In the comparable trials of these two agents, Jardiance’s EMPA-KIDNEY and Farxiga’s DAPA-CKD, 46% and 68% of patients had diabetes, respectively. In these diabetic patients specifically, both drugs demonstrated a greater reduction in kidney event risk than Ozempic managed.

It should be noted that the primary efficacy endpoints of the three trials were slightly different, though roughly comparable. Both EMPA-KIDNEY and DAPA-CKD were, like FLOW, stopped early for efficacy.

The anticlimactic nature of the 24% figure is underlined by a small rally by dialysis technology companies. Stock in Fresenius Medical Care AG & Co. KGaA and DaVita Labs was up 11% and 7%, respectively, in early trade.
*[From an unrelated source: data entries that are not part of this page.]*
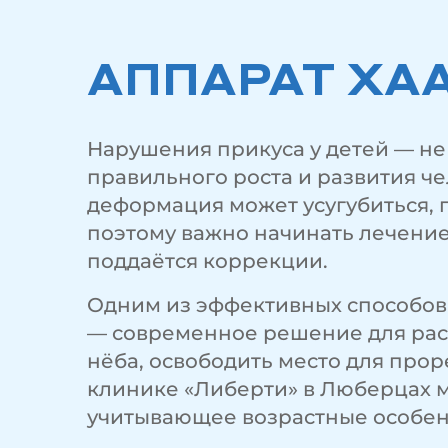
АППАРАТ ХАА
Нарушения прикуса у детей — не
правильного роста и развития ч
деформация может усугубиться, 
поэтому важно начинать лечение
поддаётся коррекции.
Одним из эффективных способов 
— современное решение для рас
нёба, освободить место для про
клинике «Либерти» в Люберцах 
учитывающее возрастные особен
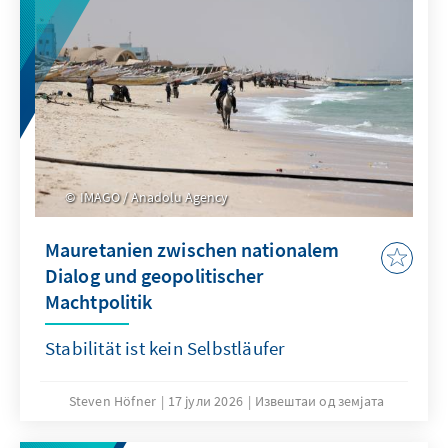
IMAGO / Anadolu Agency
Mauretanien zwischen nationalem
Dialog und geopolitischer
Machtpolitik
Stabilität ist kein Selbstläufer
Steven Höfner
17 јули 2026
Извештаи од земјата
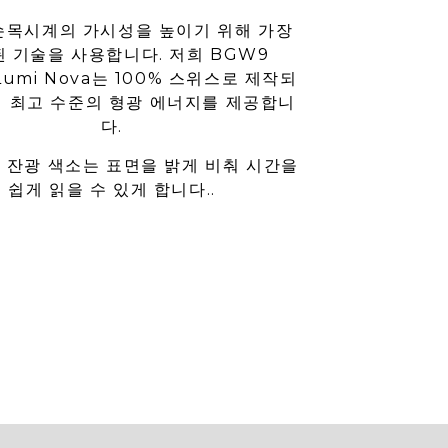
손목시계의 가시성을 높이기 위해 가장
 기술을 사용합니다. 저희 BGW9
-Lumi Nova는 100% 스위스로 제작되
에 최고 수준의 형광 에너지를 제공합니
다.
 잔광 색소는 표면을 밝게 비춰 시간을
쉽게 읽을 수 있게 합니다..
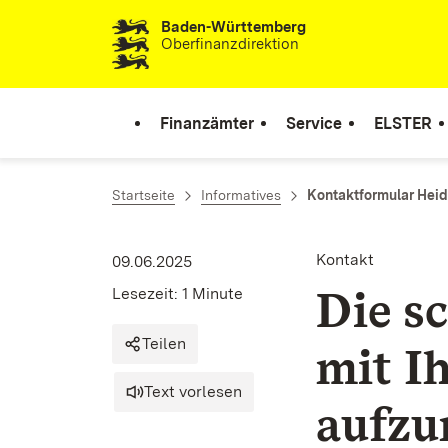
Baden-Württemberg
Zum Inhalt springen
Oberfinanzdirektion
Finanzämter
Service
ELSTER
Startseite
Informatives
Kontaktformular Hei
Kontakt
09.06.2025
Die sc
Lesezeit: 1 Minute
Teilen
mit I
Text vorlesen
aufz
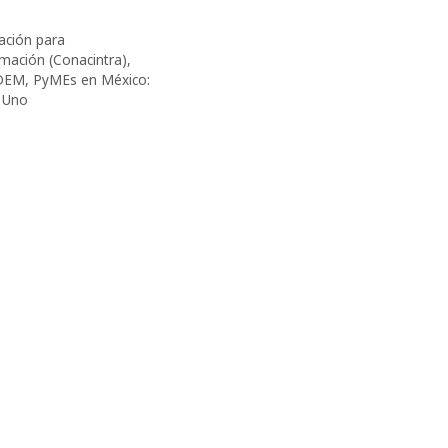
ación para
rmación (Conacintra)
,
DEM
,
PyMEs en México:
 Uno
Though the SGLT2 inhibitors have outplayed Ozempic here, it is not necessarily a case of either-or: GLP-1 inhibition can be added to SGLT2 blockade, should a doctor believe a patient would benefit from the combo. Even so, the commercial implications of the FLOW data could be modest, since there are probably few physicians in need of more reason to prescribe a GLP-1 to a patient with diabetes plus a comorbidity like CKD.